Purpose: Measurement variance affects the clinical effectiveness of PET-based measurement as a semiquantitative imaging biomarker for cancer response in individual patients and for planning clinical trials. In this study, we measured test-retest reproducibility of SUV measurements under clinical practice conditions and recorded recognized deviations from protocol compliance.
Methods: Instrument performance calibration, display, and analyses conformed to manufacture recommendations. Baseline clinical (18)F-FDG PET/CT examinations were performed and then repeated at 1 to 7 days. Intended scan initiation uptake period was to repeat the examinations at the same time for each study after injection of 12 mCi FDG tracer. Avidity of uptake was measured in 62 tumors in 21 patients as SUV for maximum voxel (SUV(max)) and for a mean of sampled tumor voxels (SUV(mean)).
Results: The range of SUV(max) and SUV(mean) was 1.07 to 21.47 and 0.91 to 14.69, respectively.

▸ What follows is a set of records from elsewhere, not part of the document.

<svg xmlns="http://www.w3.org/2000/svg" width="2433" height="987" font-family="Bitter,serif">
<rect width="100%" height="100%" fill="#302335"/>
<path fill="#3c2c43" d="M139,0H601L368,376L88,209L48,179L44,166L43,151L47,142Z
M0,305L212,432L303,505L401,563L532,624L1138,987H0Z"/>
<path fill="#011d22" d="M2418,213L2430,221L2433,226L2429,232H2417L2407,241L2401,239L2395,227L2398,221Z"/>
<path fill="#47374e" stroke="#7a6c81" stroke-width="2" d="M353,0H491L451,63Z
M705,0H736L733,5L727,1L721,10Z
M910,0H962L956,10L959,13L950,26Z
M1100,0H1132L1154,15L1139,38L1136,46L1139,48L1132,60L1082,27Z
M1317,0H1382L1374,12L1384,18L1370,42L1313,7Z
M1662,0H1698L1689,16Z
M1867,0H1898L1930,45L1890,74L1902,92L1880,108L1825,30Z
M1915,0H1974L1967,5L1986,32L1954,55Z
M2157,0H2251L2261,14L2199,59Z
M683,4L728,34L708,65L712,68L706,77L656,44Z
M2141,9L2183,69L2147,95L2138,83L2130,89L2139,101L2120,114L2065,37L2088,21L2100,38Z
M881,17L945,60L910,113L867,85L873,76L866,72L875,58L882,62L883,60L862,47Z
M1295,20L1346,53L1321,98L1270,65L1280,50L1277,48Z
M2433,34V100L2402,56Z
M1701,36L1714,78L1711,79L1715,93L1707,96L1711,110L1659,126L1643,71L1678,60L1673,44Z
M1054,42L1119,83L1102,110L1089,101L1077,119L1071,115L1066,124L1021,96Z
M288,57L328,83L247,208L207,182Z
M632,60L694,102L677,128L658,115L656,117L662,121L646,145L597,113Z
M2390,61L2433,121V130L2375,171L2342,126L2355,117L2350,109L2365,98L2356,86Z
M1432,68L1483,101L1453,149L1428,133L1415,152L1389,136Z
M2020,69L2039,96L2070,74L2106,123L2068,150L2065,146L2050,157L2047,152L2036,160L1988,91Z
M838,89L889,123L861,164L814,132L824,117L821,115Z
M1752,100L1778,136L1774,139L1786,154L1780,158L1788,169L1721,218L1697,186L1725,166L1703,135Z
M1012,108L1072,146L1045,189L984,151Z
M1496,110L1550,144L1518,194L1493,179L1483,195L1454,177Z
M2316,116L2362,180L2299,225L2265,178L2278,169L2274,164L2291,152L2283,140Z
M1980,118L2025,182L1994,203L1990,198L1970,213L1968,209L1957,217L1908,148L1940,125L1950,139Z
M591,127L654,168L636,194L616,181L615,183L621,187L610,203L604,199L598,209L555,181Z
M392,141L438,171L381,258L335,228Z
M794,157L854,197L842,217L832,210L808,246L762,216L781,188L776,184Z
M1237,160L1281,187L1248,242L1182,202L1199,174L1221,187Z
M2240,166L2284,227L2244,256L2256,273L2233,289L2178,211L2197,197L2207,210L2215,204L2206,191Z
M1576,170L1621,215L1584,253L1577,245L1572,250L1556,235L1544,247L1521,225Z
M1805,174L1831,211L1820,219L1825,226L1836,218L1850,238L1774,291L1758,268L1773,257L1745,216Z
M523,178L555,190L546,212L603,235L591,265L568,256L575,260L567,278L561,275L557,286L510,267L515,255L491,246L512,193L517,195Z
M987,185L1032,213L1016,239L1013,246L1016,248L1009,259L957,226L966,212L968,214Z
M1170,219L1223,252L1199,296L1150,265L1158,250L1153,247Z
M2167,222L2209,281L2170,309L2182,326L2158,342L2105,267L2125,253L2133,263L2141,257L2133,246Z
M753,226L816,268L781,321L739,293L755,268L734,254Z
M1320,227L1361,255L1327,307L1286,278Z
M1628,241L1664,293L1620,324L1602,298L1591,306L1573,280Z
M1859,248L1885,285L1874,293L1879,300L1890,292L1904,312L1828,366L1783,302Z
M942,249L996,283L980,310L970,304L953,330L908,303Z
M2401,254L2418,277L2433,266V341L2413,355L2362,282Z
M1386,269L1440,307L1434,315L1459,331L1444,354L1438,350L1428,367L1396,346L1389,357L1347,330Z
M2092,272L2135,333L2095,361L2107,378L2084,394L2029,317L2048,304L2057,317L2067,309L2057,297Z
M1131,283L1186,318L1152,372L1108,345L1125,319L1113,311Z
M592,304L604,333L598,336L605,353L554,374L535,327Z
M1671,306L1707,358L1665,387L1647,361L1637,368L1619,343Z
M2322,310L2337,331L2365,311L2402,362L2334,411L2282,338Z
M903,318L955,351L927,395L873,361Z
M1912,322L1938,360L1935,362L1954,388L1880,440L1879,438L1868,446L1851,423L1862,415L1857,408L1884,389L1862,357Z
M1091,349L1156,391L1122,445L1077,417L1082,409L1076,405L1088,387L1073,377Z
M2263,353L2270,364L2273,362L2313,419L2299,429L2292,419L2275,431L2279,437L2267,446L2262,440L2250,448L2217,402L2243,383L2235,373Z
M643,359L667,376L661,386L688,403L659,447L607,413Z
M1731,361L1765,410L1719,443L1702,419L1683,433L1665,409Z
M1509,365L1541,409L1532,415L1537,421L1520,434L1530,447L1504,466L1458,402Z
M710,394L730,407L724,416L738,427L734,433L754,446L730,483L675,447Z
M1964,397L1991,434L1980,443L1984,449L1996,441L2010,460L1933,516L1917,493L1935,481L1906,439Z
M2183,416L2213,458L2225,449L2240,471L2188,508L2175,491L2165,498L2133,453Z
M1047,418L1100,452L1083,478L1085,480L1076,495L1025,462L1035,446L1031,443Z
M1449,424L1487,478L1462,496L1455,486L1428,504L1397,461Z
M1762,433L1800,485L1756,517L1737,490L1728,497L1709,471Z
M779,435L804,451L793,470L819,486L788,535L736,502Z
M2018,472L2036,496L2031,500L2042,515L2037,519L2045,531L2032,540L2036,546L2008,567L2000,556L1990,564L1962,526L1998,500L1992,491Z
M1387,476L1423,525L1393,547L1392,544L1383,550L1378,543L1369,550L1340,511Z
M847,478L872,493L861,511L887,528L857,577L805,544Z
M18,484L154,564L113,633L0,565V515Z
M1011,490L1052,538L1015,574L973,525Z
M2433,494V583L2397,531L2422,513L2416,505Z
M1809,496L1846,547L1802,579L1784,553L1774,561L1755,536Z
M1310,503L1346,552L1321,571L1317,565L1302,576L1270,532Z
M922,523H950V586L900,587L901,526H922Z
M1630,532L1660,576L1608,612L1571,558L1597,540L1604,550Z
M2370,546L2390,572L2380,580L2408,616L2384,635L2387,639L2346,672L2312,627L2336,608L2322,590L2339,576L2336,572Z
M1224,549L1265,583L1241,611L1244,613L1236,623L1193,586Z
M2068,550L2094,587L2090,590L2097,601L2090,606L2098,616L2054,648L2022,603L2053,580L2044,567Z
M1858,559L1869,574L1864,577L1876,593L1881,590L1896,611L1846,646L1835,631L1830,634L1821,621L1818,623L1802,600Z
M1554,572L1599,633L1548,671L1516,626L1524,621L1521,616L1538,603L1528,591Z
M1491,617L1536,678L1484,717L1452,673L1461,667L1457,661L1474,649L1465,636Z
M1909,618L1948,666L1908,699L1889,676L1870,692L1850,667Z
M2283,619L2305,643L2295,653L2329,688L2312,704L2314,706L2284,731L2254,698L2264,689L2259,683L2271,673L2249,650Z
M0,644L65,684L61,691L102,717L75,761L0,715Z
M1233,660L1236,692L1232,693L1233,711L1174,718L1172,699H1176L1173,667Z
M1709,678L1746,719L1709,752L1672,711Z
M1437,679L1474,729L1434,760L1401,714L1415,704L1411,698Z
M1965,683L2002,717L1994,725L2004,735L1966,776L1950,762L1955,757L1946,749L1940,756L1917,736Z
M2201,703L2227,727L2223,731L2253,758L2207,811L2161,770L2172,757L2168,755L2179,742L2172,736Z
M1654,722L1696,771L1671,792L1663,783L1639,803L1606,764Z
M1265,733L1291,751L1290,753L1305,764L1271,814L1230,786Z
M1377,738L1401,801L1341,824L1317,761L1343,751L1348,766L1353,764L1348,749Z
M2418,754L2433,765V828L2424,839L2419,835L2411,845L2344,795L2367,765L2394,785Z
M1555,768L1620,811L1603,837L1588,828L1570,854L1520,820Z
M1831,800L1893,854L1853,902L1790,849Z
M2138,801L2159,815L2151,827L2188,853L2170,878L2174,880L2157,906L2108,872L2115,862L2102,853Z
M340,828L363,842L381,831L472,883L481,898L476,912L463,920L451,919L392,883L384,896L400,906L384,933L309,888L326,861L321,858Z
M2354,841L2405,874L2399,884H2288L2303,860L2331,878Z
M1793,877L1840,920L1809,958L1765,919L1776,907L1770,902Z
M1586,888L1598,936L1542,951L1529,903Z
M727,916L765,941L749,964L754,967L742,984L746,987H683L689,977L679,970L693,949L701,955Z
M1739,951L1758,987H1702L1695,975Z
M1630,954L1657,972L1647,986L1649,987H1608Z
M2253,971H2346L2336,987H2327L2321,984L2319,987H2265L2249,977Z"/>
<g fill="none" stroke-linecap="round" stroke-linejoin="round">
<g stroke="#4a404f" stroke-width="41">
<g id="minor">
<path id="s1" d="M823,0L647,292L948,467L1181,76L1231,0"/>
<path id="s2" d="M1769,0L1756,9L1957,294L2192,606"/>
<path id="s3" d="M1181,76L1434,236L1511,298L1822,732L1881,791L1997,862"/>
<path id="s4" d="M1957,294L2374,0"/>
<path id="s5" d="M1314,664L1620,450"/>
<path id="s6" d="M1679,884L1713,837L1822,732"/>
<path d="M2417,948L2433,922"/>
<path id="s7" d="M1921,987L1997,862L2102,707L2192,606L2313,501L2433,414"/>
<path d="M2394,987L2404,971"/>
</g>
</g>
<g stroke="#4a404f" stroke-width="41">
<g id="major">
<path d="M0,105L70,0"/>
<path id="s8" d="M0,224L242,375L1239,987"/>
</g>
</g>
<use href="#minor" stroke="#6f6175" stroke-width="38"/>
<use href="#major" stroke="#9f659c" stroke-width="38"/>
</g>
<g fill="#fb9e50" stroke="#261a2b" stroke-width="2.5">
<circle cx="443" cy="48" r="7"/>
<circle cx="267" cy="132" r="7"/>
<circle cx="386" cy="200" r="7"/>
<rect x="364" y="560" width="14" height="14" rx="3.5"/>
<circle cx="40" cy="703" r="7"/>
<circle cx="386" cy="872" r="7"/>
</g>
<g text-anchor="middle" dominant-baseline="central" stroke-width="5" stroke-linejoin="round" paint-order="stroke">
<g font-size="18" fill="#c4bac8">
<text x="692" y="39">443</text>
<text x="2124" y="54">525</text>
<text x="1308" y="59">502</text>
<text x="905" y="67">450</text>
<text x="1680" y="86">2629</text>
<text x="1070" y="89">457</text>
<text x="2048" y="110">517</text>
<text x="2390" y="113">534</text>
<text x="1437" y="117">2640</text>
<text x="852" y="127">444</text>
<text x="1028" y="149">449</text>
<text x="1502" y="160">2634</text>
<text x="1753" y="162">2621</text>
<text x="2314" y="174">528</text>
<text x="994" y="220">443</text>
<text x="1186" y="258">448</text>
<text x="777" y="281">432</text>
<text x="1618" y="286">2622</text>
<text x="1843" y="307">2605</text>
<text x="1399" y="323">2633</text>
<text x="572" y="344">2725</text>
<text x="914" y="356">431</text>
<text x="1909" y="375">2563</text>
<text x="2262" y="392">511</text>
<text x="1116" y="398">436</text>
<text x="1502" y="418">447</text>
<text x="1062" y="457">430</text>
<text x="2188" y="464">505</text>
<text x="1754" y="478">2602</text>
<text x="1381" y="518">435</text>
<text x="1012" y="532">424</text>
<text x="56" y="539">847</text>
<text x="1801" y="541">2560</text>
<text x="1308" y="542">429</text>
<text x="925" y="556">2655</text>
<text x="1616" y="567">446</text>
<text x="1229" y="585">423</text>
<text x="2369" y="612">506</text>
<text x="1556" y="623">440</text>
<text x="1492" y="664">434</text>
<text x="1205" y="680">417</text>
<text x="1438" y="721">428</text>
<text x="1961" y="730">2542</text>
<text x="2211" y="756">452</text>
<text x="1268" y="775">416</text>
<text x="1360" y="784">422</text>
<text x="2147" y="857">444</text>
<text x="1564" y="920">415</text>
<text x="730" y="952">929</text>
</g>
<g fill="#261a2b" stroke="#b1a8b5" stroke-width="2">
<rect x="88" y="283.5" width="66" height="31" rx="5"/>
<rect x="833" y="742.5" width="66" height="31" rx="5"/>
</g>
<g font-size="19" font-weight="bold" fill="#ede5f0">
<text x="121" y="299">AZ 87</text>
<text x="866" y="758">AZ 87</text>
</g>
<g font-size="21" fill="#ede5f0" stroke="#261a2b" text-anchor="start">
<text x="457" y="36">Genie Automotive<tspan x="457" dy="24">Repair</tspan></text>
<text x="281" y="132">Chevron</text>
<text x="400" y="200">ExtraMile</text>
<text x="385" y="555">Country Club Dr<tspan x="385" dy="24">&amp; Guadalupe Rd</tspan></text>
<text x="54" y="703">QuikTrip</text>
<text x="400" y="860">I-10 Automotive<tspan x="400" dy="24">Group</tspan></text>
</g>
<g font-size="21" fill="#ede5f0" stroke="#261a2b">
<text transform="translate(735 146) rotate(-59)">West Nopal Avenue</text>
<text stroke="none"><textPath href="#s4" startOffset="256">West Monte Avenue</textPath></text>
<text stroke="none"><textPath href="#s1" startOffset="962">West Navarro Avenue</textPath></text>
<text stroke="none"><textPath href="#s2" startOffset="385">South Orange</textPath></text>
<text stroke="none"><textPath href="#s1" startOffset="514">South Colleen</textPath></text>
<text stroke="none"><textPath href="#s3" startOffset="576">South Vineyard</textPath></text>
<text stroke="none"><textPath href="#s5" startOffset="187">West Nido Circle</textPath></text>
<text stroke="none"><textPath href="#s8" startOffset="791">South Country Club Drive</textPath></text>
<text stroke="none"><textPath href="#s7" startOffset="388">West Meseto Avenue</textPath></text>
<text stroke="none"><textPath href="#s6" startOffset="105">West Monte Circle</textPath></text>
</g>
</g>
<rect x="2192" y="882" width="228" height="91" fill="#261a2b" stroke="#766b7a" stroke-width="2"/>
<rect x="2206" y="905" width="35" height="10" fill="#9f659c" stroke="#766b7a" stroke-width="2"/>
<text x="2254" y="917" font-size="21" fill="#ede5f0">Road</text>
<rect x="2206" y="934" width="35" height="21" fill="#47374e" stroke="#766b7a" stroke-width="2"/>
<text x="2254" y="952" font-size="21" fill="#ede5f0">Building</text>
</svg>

Intraclass correlation coefficient between log of SUV(max) and log of SUV(mean) was 0.93 (95% confidence interval [CI], 0.88-0.95) and 0.92 (95% CI, 0.87-0.95), respectively.Correlation analysis failed to show an effect on uptake period variation on SUV measurements between the 2 examinations, suggesting additional sources of noise.The threshold criteria for relative difference from baseline for the 95% CI were ± 49% or ± 44% for SUV(max) or SUV(mean), respectively.
Conclusions: Variance of SUV for FDG-PET/CT in current clinical practice in a single institution was greater than expected when compared with benchmarks reported under stringent efficacy study settings. Under comparable clinical practice conditions, interpretation of changes in tumor avidity in individuals and assumptions in planning clinical trials may be affected.